LISTED RECORDS

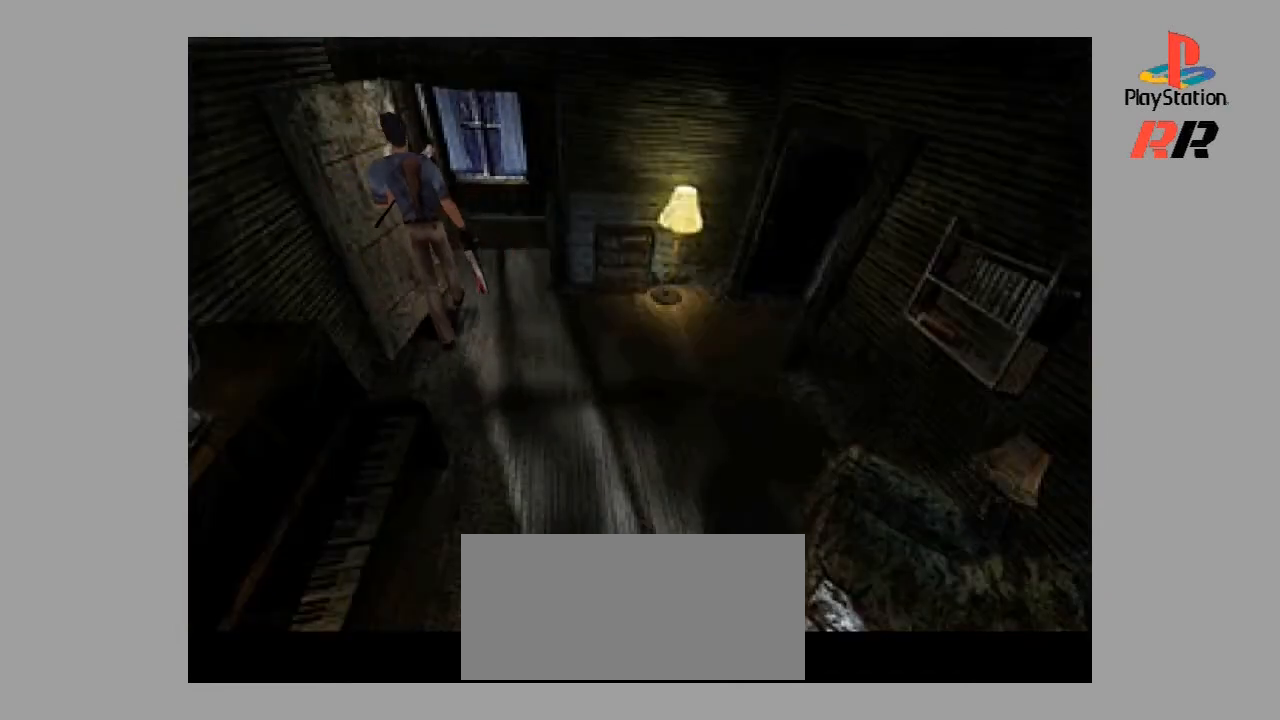
{"buttons": ["DPAD_RIGHT"], "events": [[100, "DPAD_UP", "up"], [133, "DPAD_RIGHT", "down"]]}
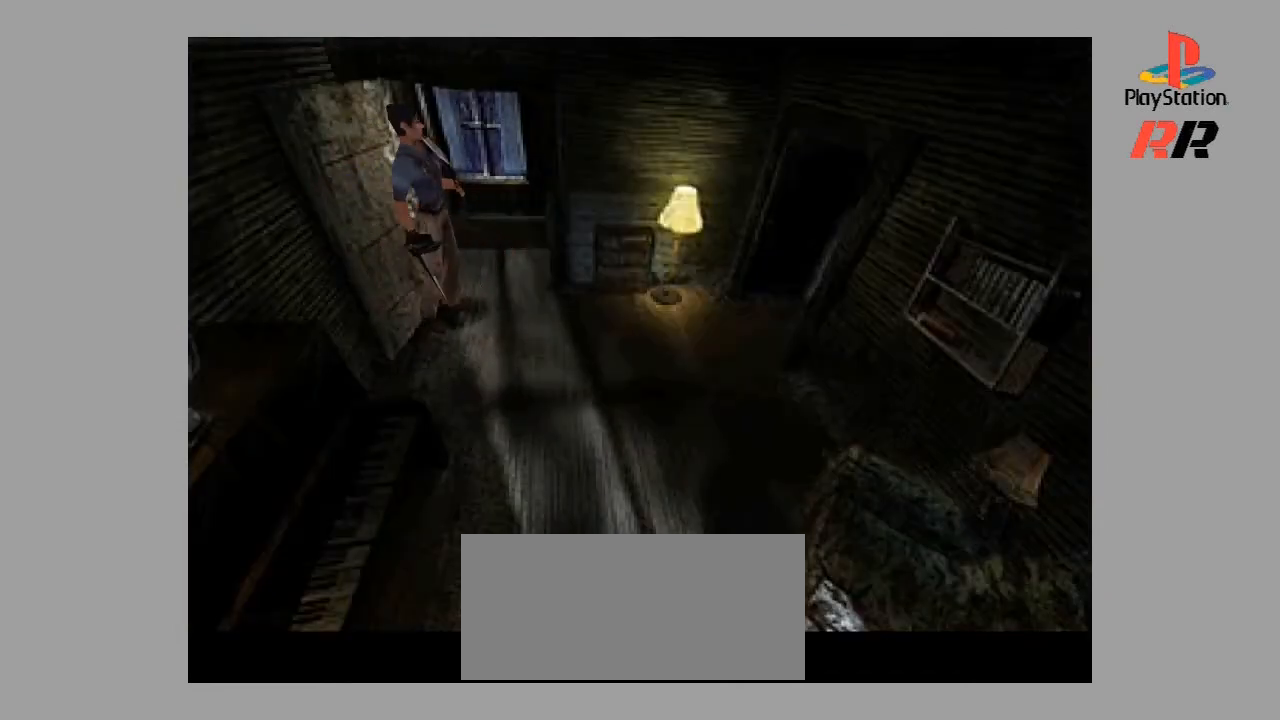
{"buttons": ["DPAD_UP"], "events": [[267, "DPAD_RIGHT", "up"], [467, "DPAD_UP", "down"]]}
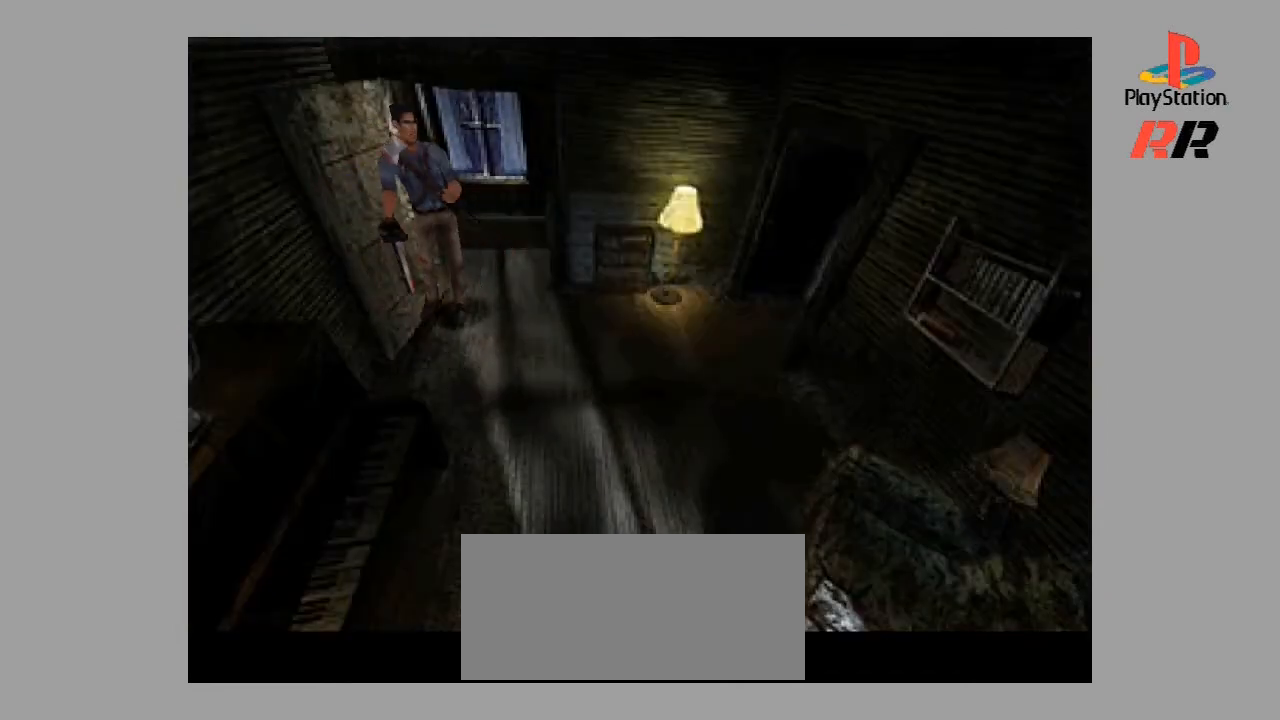
{"buttons": ["DPAD_UP"], "events": []}
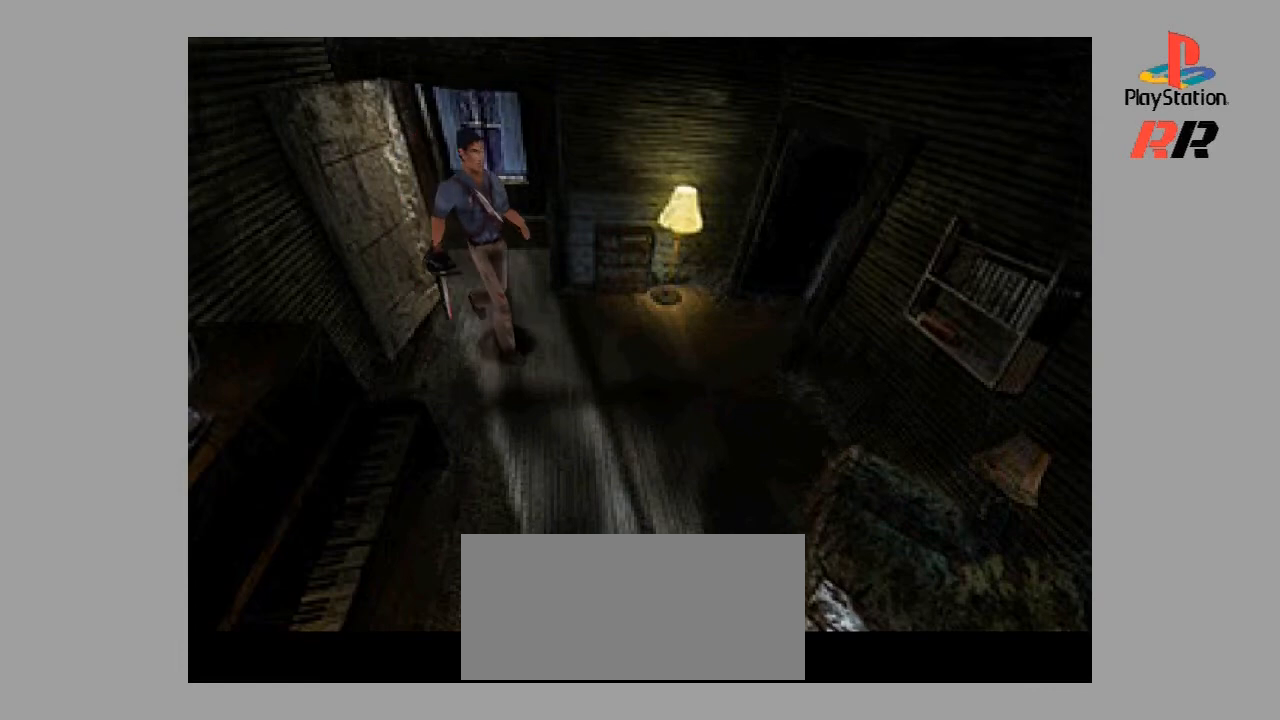
{"buttons": ["DPAD_RIGHT"], "events": [[400, "DPAD_RIGHT", "down"], [467, "DPAD_UP", "up"]]}
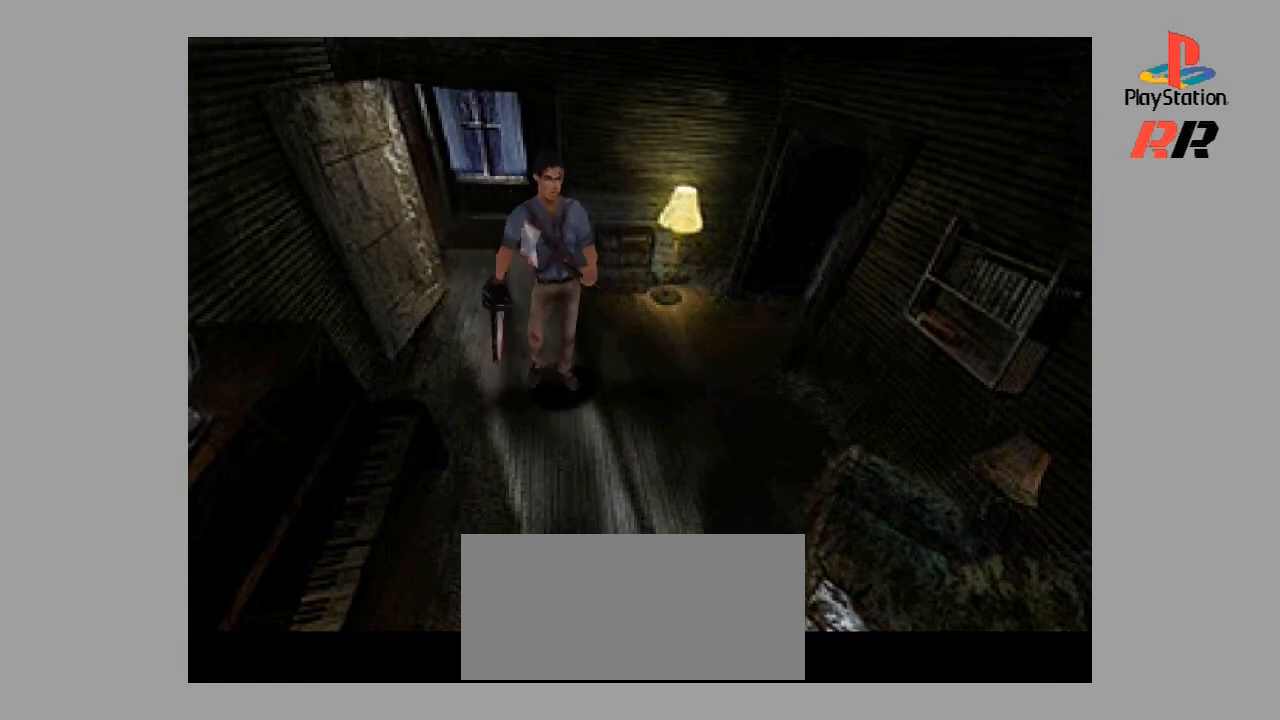
{"buttons": ["DPAD_UP", "DPAD_LEFT"], "events": [[167, "DPAD_RIGHT", "up"], [167, "DPAD_UP", "down"], [433, "DPAD_LEFT", "down"]]}
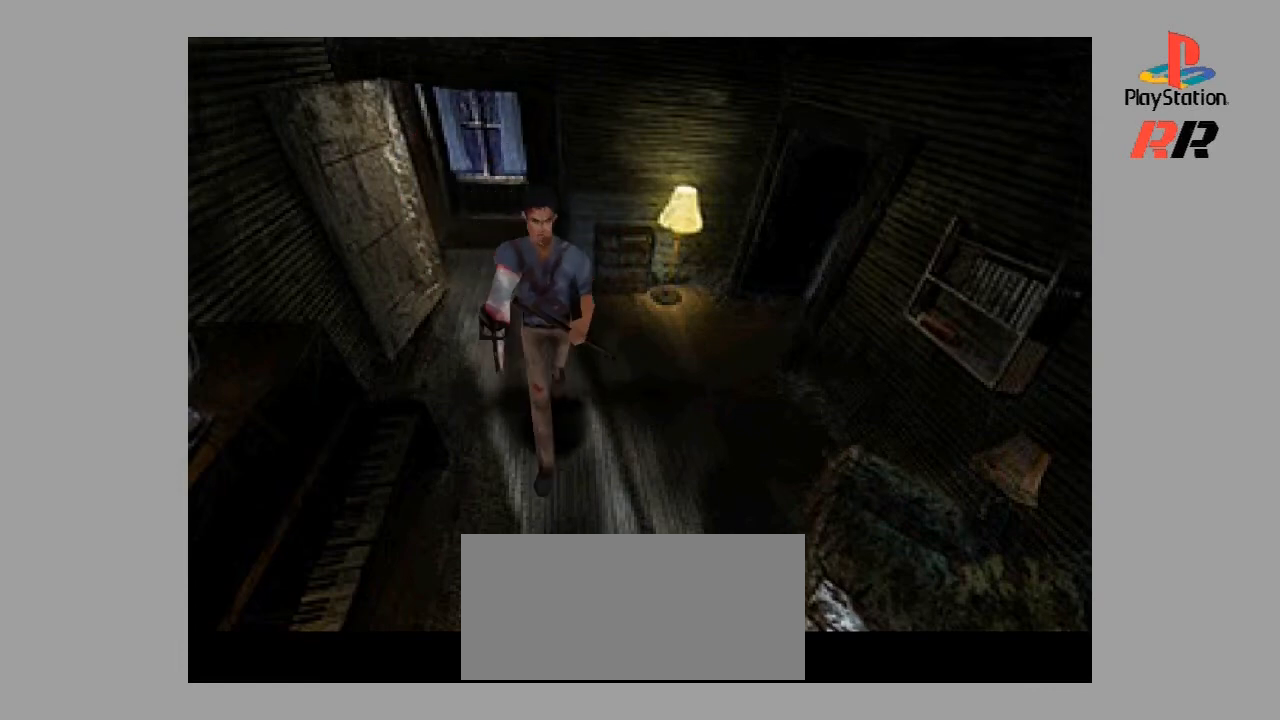
{"buttons": ["DPAD_RIGHT"], "events": [[333, "DPAD_LEFT", "up"], [500, "DPAD_RIGHT", "down"], [500, "DPAD_UP", "up"]]}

EXERCISE AIM
Each record must be repeated verbatim, and no picture may appear in the copy.

TASK ANSWER
{"buttons": ["DPAD_RIGHT"], "events": [[100, "DPAD_UP", "up"], [133, "DPAD_RIGHT", "down"]]}
{"buttons": ["DPAD_UP"], "events": [[267, "DPAD_RIGHT", "up"], [467, "DPAD_UP", "down"]]}
{"buttons": ["DPAD_UP"], "events": []}
{"buttons": ["DPAD_RIGHT"], "events": [[400, "DPAD_RIGHT", "down"], [467, "DPAD_UP", "up"]]}
{"buttons": ["DPAD_UP", "DPAD_LEFT"], "events": [[167, "DPAD_RIGHT", "up"], [167, "DPAD_UP", "down"], [433, "DPAD_LEFT", "down"]]}
{"buttons": ["DPAD_RIGHT"], "events": [[333, "DPAD_LEFT", "up"], [500, "DPAD_RIGHT", "down"], [500, "DPAD_UP", "up"]]}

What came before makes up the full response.